Problem requirements: All of the data below needs to be set down again, exactly as shown.

Exercise input:
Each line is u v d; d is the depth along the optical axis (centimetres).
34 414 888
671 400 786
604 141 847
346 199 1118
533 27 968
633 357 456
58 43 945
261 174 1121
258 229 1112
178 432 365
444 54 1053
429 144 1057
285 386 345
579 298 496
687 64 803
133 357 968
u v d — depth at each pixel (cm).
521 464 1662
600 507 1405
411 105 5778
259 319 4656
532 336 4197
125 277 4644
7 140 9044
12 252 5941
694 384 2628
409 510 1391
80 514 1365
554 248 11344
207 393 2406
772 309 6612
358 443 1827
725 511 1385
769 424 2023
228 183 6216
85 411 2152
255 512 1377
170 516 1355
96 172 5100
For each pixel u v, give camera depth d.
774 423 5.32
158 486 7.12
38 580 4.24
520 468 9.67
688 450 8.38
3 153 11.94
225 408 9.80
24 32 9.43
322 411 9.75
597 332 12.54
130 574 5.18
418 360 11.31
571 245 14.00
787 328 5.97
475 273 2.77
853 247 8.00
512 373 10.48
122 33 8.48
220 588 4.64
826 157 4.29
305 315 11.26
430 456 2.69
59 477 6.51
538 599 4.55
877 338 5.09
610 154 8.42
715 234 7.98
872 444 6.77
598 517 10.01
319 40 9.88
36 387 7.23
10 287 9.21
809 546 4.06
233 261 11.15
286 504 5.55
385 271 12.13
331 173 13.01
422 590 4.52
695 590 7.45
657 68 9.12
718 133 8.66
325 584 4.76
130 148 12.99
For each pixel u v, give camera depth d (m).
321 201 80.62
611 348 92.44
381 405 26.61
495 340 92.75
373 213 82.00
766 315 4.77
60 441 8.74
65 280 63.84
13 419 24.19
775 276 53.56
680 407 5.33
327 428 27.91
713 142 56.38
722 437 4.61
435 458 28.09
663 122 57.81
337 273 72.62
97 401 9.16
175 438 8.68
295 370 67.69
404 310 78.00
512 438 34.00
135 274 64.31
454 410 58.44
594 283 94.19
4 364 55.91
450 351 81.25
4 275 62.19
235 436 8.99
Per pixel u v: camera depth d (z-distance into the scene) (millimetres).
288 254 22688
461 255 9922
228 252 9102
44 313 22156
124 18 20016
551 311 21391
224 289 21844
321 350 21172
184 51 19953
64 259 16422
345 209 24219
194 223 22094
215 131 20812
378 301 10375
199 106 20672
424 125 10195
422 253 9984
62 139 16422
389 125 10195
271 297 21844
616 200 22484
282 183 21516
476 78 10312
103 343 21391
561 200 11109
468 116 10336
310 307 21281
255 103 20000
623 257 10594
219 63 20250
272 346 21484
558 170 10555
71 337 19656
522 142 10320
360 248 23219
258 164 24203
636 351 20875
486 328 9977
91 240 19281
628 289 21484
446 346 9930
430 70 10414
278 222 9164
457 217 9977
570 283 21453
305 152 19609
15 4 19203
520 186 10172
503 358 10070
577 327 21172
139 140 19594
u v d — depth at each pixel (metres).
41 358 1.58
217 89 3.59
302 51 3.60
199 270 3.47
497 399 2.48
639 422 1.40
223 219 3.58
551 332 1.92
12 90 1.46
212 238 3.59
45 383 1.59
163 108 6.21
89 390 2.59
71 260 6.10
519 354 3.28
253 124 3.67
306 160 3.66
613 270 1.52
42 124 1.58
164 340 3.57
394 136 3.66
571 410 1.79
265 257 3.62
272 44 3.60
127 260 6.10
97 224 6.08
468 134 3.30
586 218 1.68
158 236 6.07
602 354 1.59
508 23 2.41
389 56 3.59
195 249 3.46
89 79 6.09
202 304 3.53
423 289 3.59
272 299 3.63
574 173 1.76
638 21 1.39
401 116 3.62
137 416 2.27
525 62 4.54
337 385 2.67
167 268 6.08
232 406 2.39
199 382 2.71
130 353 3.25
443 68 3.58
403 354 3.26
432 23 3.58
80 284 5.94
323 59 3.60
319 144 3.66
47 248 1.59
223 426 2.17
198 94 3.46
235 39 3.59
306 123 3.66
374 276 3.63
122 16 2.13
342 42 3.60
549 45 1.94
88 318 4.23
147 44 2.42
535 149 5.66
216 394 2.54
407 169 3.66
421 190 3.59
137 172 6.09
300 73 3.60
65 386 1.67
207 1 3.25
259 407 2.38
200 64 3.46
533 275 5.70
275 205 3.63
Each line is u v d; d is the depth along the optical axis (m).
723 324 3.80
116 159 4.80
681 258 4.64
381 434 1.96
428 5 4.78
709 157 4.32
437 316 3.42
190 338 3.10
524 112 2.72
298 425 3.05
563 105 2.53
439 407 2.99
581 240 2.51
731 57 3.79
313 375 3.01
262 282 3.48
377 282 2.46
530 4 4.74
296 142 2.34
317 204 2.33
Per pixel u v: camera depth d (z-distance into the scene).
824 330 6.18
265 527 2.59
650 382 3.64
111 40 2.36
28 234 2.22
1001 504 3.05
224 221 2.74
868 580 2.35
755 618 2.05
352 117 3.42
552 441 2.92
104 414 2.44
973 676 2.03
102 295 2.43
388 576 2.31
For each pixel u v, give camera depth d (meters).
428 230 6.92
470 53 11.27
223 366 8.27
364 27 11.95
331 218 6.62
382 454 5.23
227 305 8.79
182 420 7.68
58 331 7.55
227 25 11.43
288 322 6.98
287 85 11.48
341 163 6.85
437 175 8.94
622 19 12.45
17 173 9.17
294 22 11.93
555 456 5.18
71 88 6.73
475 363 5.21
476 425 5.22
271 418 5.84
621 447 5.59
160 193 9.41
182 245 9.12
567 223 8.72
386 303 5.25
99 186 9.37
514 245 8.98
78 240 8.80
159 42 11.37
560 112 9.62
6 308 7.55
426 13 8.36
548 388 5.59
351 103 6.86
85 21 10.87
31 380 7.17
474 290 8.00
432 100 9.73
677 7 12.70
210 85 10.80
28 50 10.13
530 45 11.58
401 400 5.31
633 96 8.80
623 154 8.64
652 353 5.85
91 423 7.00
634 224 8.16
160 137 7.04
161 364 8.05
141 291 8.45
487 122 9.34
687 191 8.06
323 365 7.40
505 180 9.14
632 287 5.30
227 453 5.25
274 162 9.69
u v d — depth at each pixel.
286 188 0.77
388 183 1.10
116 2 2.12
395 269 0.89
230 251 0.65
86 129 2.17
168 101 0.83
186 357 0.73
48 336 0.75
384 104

Result:
Each line is u v d; d is the depth along the optical axis (centimetres).
34 414 888
671 400 786
604 141 847
346 199 1118
533 27 968
633 357 456
58 43 945
261 174 1121
258 229 1112
178 432 365
444 54 1053
429 144 1057
285 386 345
579 298 496
687 64 803
133 357 968
u v d — depth at each pixel (cm).
521 464 1662
600 507 1405
411 105 5778
259 319 4656
532 336 4197
125 277 4644
7 140 9044
12 252 5941
694 384 2628
409 510 1391
80 514 1365
554 248 11344
207 393 2406
772 309 6612
358 443 1827
725 511 1385
769 424 2023
228 183 6216
85 411 2152
255 512 1377
170 516 1355
96 172 5100
For each pixel u v, give camera depth d.
774 423 5.32
158 486 7.12
38 580 4.24
520 468 9.67
688 450 8.38
3 153 11.94
225 408 9.80
24 32 9.43
322 411 9.75
597 332 12.54
130 574 5.18
418 360 11.31
571 245 14.00
787 328 5.97
475 273 2.77
853 247 8.00
512 373 10.48
122 33 8.48
220 588 4.64
826 157 4.29
305 315 11.26
430 456 2.69
59 477 6.51
538 599 4.55
877 338 5.09
610 154 8.42
715 234 7.98
872 444 6.77
598 517 10.01
319 40 9.88
36 387 7.23
10 287 9.21
809 546 4.06
233 261 11.15
286 504 5.55
385 271 12.13
331 173 13.01
422 590 4.52
695 590 7.45
657 68 9.12
718 133 8.66
325 584 4.76
130 148 12.99
For each pixel u v, give camera depth d (m).
321 201 80.62
611 348 92.44
381 405 26.61
495 340 92.75
373 213 82.00
766 315 4.77
60 441 8.74
65 280 63.84
13 419 24.19
775 276 53.56
680 407 5.33
327 428 27.91
713 142 56.38
722 437 4.61
435 458 28.09
663 122 57.81
337 273 72.62
97 401 9.16
175 438 8.68
295 370 67.69
404 310 78.00
512 438 34.00
135 274 64.31
454 410 58.44
594 283 94.19
4 364 55.91
450 351 81.25
4 275 62.19
235 436 8.99
Per pixel u v: camera depth d (z-distance into the scene) (millimetres).
288 254 22688
461 255 9922
228 252 9102
44 313 22156
124 18 20016
551 311 21391
224 289 21844
321 350 21172
184 51 19953
64 259 16422
345 209 24219
194 223 22094
215 131 20812
378 301 10375
199 106 20672
424 125 10195
422 253 9984
62 139 16422
389 125 10195
271 297 21844
616 200 22484
282 183 21516
476 78 10312
103 343 21391
561 200 11109
468 116 10336
310 307 21281
255 103 20000
623 257 10594
219 63 20250
272 346 21484
558 170 10555
71 337 19656
522 142 10320
360 248 23219
258 164 24203
636 351 20875
486 328 9977
91 240 19281
628 289 21484
446 346 9930
430 70 10414
278 222 9164
457 217 9977
570 283 21453
305 152 19609
15 4 19203
520 186 10172
503 358 10070
577 327 21172
139 140 19594
u v d — depth at each pixel (metres).
41 358 1.58
217 89 3.59
302 51 3.60
199 270 3.47
497 399 2.48
639 422 1.40
223 219 3.58
551 332 1.92
12 90 1.46
212 238 3.59
45 383 1.59
163 108 6.21
89 390 2.59
71 260 6.10
519 354 3.28
253 124 3.67
306 160 3.66
613 270 1.52
42 124 1.58
164 340 3.57
394 136 3.66
571 410 1.79
265 257 3.62
272 44 3.60
127 260 6.10
97 224 6.08
468 134 3.30
586 218 1.68
158 236 6.07
602 354 1.59
508 23 2.41
389 56 3.59
195 249 3.46
89 79 6.09
202 304 3.53
423 289 3.59
272 299 3.63
574 173 1.76
638 21 1.39
401 116 3.62
137 416 2.27
525 62 4.54
337 385 2.67
167 268 6.08
232 406 2.39
199 382 2.71
130 353 3.25
443 68 3.58
403 354 3.26
432 23 3.58
80 284 5.94
323 59 3.60
319 144 3.66
47 248 1.59
223 426 2.17
198 94 3.46
235 39 3.59
306 123 3.66
374 276 3.63
122 16 2.13
342 42 3.60
549 45 1.94
88 318 4.23
147 44 2.42
535 149 5.66
216 394 2.54
407 169 3.66
421 190 3.59
137 172 6.09
300 73 3.60
65 386 1.67
207 1 3.25
259 407 2.38
200 64 3.46
533 275 5.70
275 205 3.63
Each line is u v d; d is the depth along the optical axis (m).
723 324 3.80
116 159 4.80
681 258 4.64
381 434 1.96
428 5 4.78
709 157 4.32
437 316 3.42
190 338 3.10
524 112 2.72
298 425 3.05
563 105 2.53
439 407 2.99
581 240 2.51
731 57 3.79
313 375 3.01
262 282 3.48
377 282 2.46
530 4 4.74
296 142 2.34
317 204 2.33
Per pixel u v: camera depth d (z-distance into the scene).
824 330 6.18
265 527 2.59
650 382 3.64
111 40 2.36
28 234 2.22
1001 504 3.05
224 221 2.74
868 580 2.35
755 618 2.05
352 117 3.42
552 441 2.92
104 414 2.44
973 676 2.03
102 295 2.43
388 576 2.31
For each pixel u v, give camera depth d (meters).
428 230 6.92
470 53 11.27
223 366 8.27
364 27 11.95
331 218 6.62
382 454 5.23
227 305 8.79
182 420 7.68
58 331 7.55
227 25 11.43
288 322 6.98
287 85 11.48
341 163 6.85
437 175 8.94
622 19 12.45
17 173 9.17
294 22 11.93
555 456 5.18
71 88 6.73
475 363 5.21
476 425 5.22
271 418 5.84
621 447 5.59
160 193 9.41
182 245 9.12
567 223 8.72
386 303 5.25
99 186 9.37
514 245 8.98
78 240 8.80
159 42 11.37
560 112 9.62
6 308 7.55
426 13 8.36
548 388 5.59
351 103 6.86
85 21 10.87
31 380 7.17
474 290 8.00
432 100 9.73
677 7 12.70
210 85 10.80
28 50 10.13
530 45 11.58
401 400 5.31
633 96 8.80
623 154 8.64
652 353 5.85
91 423 7.00
634 224 8.16
160 137 7.04
161 364 8.05
141 291 8.45
487 122 9.34
687 191 8.06
323 365 7.40
505 180 9.14
632 287 5.30
227 453 5.25
274 162 9.69
u v d — depth at each pixel.
286 188 0.77
388 183 1.10
116 2 2.12
395 269 0.89
230 251 0.65
86 129 2.17
168 101 0.83
186 357 0.73
48 336 0.75
384 104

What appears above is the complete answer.